The Republican leader, now working with Democrat majorities in both chambers of the Legislature, has vetoed almost twice as many bills (80) in this year’s session than from the combined previous two years (41).

Youngkin has acted on 261 bills so far this session, having signed 161 and amended 20. In his first two years, he worked with a Republican-majority House of Delegates and a Democratic-majority Senate.

A number of younger, more progressive Democratic legislators replaced older incumbents in part due to redistricting for this session, and most of the legislation that made it to the governor’s desk was sponsored by Democrats.

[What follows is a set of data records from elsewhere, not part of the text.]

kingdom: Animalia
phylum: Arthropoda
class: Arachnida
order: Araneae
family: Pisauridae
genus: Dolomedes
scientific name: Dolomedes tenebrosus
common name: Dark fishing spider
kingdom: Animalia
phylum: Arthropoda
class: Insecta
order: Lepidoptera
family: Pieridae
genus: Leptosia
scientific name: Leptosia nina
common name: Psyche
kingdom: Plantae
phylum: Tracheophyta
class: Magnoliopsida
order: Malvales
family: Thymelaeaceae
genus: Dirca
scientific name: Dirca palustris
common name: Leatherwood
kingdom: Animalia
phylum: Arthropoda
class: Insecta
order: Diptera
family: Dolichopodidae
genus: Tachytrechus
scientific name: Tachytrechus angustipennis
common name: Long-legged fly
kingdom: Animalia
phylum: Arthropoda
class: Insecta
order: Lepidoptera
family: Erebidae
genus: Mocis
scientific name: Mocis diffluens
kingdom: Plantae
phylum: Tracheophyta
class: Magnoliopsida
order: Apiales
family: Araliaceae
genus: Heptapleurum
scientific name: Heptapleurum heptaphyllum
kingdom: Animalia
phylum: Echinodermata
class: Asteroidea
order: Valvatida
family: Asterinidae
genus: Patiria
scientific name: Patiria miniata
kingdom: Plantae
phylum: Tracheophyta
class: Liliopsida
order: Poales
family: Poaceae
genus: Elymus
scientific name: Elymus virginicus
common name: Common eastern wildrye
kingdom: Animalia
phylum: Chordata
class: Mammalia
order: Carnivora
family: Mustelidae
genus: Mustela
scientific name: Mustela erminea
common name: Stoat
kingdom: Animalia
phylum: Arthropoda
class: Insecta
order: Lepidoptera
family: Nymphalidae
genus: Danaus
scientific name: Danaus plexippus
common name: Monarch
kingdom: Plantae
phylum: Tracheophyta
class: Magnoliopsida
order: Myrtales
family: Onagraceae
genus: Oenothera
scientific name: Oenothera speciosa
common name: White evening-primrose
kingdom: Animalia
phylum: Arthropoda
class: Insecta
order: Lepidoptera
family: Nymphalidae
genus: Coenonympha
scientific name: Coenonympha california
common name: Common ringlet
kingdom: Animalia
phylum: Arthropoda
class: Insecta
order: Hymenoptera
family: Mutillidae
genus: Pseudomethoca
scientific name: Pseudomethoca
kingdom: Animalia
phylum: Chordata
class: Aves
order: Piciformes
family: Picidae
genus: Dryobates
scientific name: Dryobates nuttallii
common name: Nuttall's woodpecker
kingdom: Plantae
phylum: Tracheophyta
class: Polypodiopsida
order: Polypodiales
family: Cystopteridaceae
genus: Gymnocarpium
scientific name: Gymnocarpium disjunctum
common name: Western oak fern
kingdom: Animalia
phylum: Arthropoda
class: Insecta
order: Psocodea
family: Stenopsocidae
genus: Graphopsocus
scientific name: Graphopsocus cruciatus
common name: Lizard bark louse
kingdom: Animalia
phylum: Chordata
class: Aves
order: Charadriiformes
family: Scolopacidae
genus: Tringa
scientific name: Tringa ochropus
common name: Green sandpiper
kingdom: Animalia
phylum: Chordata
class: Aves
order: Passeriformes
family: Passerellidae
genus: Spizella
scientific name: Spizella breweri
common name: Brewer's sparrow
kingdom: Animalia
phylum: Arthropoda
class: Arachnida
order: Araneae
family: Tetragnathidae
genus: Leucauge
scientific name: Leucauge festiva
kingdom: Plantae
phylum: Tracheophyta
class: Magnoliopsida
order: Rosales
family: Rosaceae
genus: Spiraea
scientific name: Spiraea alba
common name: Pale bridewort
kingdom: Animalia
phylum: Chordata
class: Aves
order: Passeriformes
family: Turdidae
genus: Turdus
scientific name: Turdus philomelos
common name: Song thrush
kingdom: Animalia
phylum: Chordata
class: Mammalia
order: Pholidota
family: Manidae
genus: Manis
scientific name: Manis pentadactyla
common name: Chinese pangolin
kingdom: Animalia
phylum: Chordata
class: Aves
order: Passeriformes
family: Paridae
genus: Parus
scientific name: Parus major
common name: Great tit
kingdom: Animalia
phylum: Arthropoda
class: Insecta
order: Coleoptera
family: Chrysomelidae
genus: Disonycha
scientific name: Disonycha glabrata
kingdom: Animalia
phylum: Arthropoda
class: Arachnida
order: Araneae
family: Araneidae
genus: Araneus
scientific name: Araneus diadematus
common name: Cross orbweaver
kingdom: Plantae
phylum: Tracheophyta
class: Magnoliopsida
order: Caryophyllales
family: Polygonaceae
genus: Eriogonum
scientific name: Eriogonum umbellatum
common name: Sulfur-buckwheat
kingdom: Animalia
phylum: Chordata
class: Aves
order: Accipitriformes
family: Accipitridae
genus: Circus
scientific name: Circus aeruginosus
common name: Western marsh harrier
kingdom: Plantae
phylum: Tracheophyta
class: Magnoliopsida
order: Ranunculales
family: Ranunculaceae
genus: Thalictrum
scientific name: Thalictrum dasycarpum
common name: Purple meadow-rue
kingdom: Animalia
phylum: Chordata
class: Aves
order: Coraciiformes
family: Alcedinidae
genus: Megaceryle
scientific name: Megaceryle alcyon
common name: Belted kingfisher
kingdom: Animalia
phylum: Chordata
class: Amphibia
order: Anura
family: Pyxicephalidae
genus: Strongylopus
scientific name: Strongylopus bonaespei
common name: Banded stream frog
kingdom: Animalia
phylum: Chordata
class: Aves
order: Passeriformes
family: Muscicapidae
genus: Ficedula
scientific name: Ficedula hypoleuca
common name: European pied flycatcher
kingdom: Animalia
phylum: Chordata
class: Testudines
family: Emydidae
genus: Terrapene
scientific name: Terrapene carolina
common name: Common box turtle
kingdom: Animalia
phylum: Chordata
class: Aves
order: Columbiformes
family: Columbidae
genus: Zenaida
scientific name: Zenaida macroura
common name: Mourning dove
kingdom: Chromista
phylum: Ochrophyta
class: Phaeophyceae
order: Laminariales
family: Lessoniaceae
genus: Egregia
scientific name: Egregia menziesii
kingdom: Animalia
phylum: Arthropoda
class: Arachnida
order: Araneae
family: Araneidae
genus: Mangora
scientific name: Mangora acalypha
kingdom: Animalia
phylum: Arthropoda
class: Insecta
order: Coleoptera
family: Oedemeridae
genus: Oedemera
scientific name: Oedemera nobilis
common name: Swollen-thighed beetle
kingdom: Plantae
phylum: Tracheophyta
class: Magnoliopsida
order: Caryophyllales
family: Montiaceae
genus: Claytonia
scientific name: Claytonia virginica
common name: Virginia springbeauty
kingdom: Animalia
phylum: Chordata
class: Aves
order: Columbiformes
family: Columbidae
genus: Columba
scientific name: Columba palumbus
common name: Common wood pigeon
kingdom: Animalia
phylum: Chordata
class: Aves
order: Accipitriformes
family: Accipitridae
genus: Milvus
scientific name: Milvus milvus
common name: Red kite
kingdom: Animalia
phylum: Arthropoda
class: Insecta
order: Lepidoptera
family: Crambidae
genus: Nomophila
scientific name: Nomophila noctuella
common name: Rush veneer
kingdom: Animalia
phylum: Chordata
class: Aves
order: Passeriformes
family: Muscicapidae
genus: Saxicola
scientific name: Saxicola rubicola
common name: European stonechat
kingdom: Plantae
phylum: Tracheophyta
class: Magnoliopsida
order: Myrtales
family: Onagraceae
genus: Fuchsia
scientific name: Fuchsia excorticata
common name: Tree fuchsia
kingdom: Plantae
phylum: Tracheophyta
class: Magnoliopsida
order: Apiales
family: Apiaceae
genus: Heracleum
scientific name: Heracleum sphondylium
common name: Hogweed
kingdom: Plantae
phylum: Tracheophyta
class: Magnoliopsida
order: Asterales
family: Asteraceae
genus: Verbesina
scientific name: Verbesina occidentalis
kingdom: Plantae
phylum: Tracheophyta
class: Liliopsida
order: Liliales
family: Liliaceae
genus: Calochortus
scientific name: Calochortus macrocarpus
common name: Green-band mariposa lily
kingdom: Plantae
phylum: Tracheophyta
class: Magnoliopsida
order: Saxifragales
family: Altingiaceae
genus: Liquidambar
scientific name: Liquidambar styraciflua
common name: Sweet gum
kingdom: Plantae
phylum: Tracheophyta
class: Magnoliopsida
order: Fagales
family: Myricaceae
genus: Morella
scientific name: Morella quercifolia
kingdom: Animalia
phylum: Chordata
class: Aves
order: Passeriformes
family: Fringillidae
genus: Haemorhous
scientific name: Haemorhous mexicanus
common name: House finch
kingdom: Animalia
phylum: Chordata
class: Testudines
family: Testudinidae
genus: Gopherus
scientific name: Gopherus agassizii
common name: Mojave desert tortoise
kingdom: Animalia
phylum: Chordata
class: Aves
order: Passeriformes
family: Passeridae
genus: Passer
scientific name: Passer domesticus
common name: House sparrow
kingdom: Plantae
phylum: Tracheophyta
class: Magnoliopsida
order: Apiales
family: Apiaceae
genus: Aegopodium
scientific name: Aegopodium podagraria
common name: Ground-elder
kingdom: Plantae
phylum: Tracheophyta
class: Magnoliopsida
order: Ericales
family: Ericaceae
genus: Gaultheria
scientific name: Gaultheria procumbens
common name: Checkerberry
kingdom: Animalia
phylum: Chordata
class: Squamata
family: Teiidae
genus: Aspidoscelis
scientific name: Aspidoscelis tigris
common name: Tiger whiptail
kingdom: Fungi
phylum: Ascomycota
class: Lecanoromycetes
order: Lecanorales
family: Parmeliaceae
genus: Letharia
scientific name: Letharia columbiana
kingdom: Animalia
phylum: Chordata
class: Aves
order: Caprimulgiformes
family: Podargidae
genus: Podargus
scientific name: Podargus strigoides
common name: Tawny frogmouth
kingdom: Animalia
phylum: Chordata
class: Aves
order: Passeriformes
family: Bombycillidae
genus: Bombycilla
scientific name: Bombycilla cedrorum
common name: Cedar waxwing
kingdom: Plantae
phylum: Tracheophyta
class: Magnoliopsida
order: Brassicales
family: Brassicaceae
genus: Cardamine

Speaking of his gun bill vetoes, Youngkin said, “I swore an oath to defend the Constitution of the United States of America and the Constitution of Virginia, and that absolutely includes protecting the right of law-abiding Virginians to keep and bear arms.”

Of the 31 bills he signed, four were public safety bills he called “commonsense reforms.” He signed two bills (a House and Senate version) that prevent parents from “willfully allowing a child who poses a credible threat of violence” to access any guns they might own. The others (again, House and Senate companion bills) outlaw auto sears in the commonwealth, devices that convert handguns and rifles into machine guns.

He amended six, including ones addressing firearms in hospitals that provide mental health services, altering a gun’s serial number, the sale or manufacture of plastic firearms, and parental notification of safe gun storage practices.

Among his vetoes were House and Senate Bill 2, which outlaw assault firearms in the commonwealth; a bill requiring fingerprinting for a concealed carry permit; legislation slowing down the purchasing process and giving firearm sellers more time to complete background checks; a bill making the purchase of a gun by anyone convicted of assault and battery or stalking within the five years prior a Class 1 misdemeanor.